━━━ RECORDS FOR THE EXERCISE ━━━

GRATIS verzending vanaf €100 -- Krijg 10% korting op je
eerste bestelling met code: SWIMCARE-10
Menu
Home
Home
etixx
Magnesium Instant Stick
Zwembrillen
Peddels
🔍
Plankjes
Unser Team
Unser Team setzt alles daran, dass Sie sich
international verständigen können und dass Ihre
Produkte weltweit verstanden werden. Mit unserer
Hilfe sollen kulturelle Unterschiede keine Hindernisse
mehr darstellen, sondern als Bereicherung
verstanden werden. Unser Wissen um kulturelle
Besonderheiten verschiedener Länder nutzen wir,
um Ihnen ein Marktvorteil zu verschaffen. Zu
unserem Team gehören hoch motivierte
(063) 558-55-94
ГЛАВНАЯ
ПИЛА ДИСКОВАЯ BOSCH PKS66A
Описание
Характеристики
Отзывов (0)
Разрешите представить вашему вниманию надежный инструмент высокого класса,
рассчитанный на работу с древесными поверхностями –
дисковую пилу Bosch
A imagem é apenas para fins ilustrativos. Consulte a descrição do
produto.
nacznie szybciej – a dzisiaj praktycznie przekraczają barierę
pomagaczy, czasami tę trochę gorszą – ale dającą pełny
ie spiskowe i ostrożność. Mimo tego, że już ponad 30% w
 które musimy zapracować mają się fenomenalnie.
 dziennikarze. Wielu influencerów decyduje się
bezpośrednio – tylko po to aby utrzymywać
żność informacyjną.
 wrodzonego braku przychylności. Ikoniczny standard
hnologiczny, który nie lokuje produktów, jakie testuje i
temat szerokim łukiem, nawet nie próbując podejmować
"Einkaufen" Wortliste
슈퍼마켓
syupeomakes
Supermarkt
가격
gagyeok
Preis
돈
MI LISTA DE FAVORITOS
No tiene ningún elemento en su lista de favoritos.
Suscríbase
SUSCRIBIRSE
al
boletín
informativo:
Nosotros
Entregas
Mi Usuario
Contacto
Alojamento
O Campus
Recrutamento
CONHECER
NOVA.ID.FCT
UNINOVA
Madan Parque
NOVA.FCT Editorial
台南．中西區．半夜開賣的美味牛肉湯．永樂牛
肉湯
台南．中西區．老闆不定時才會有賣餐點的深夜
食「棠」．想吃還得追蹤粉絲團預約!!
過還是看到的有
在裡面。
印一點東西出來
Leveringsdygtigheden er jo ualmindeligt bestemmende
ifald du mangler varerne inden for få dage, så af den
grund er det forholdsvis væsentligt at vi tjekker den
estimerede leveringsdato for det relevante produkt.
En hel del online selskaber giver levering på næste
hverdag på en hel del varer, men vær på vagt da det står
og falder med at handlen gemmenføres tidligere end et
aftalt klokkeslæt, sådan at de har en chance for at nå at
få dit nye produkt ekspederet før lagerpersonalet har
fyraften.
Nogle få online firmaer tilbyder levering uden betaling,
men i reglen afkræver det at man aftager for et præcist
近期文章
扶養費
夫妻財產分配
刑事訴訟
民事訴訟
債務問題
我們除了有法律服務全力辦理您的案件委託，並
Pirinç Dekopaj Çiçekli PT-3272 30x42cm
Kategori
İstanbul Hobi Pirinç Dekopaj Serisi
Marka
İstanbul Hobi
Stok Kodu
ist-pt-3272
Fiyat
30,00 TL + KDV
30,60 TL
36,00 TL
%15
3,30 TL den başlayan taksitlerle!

━━━

### WHAT THE EXERCISE ASKS
Reproduce every one of the rows above word for word, keeping each line and its characters unchanged.

### REPLY TO THE EXERCISE
GRATIS verzending vanaf €100 -- Krijg 10% korting op je
eerste bestelling met code: SWIMCARE-10
Menu
Home
Home
etixx
Magnesium Instant Stick
Zwembrillen
Peddels
🔍
Plankjes
Unser Team
Unser Team setzt alles daran, dass Sie sich
international verständigen können und dass Ihre
Produkte weltweit verstanden werden. Mit unserer
Hilfe sollen kulturelle Unterschiede keine Hindernisse
mehr darstellen, sondern als Bereicherung
verstanden werden. Unser Wissen um kulturelle
Besonderheiten verschiedener Länder nutzen wir,
um Ihnen ein Marktvorteil zu verschaffen. Zu
unserem Team gehören hoch motivierte
(063) 558-55-94
ГЛАВНАЯ
ПИЛА ДИСКОВАЯ BOSCH PKS66A
Описание
Характеристики
Отзывов (0)
Разрешите представить вашему вниманию надежный инструмент высокого класса,
рассчитанный на работу с древесными поверхностями –
дисковую пилу Bosch
A imagem é apenas para fins ilustrativos. Consulte a descrição do
produto.
nacznie szybciej – a dzisiaj praktycznie przekraczają barierę
pomagaczy, czasami tę trochę gorszą – ale dającą pełny
ie spiskowe i ostrożność. Mimo tego, że już ponad 30% w
 które musimy zapracować mają się fenomenalnie.
 dziennikarze. Wielu influencerów decyduje się
bezpośrednio – tylko po to aby utrzymywać
żność informacyjną.
 wrodzonego braku przychylności. Ikoniczny standard
hnologiczny, który nie lokuje produktów, jakie testuje i
temat szerokim łukiem, nawet nie próbując podejmować
"Einkaufen" Wortliste
슈퍼마켓
syupeomakes
Supermarkt
가격
gagyeok
Preis
돈
MI LISTA DE FAVORITOS
No tiene ningún elemento en su lista de favoritos.
Suscríbase
SUSCRIBIRSE
al
boletín
informativo:
Nosotros
Entregas
Mi Usuario
Contacto
Alojamento
O Campus
Recrutamento
CONHECER
NOVA.ID.FCT
UNINOVA
Madan Parque
NOVA.FCT Editorial
台南．中西區．半夜開賣的美味牛肉湯．永樂牛
肉湯
台南．中西區．老闆不定時才會有賣餐點的深夜
食「棠」．想吃還得追蹤粉絲團預約!!
過還是看到的有
在裡面。
印一點東西出來
Leveringsdygtigheden er jo ualmindeligt bestemmende
ifald du mangler varerne inden for få dage, så af den
grund er det forholdsvis væsentligt at vi tjekker den
estimerede leveringsdato for det relevante produkt.
En hel del online selskaber giver levering på næste
hverdag på en hel del varer, men vær på vagt da det står
og falder med at handlen gemmenføres tidligere end et
aftalt klokkeslæt, sådan at de har en chance for at nå at
få dit nye produkt ekspederet før lagerpersonalet har
fyraften.
Nogle få online firmaer tilbyder levering uden betaling,
men i reglen afkræver det at man aftager for et præcist
近期文章
扶養費
夫妻財產分配
刑事訴訟
民事訴訟
債務問題
我們除了有法律服務全力辦理您的案件委託，並
Pirinç Dekopaj Çiçekli PT-3272 30x42cm
Kategori
İstanbul Hobi Pirinç Dekopaj Serisi
Marka
İstanbul Hobi
Stok Kodu
ist-pt-3272
Fiyat
30,00 TL + KDV
30,60 TL
36,00 TL
%15
3,30 TL den başlayan taksitlerle!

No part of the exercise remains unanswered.